*** Opening of PROVIDED DATA ***

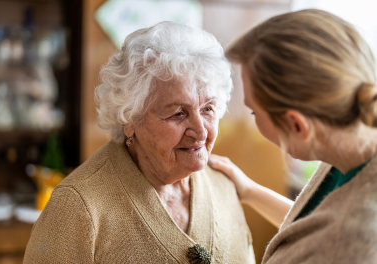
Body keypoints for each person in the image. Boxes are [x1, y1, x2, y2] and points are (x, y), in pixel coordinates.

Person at [23, 21, 255, 263]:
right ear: (130, 118)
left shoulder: (224, 187)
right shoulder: (77, 207)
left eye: (208, 108)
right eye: (178, 113)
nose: (200, 131)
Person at [209, 9, 377, 264]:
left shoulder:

*** Close of PROVIDED DATA ***

■ **THE PROBLEM**
Among the lines above, which ones include the word "shoulder"? Copy them.

■ **OUTPUT FOR THIS EXERCISE**
left shoulder: (224, 187)
right shoulder: (77, 207)
left shoulder:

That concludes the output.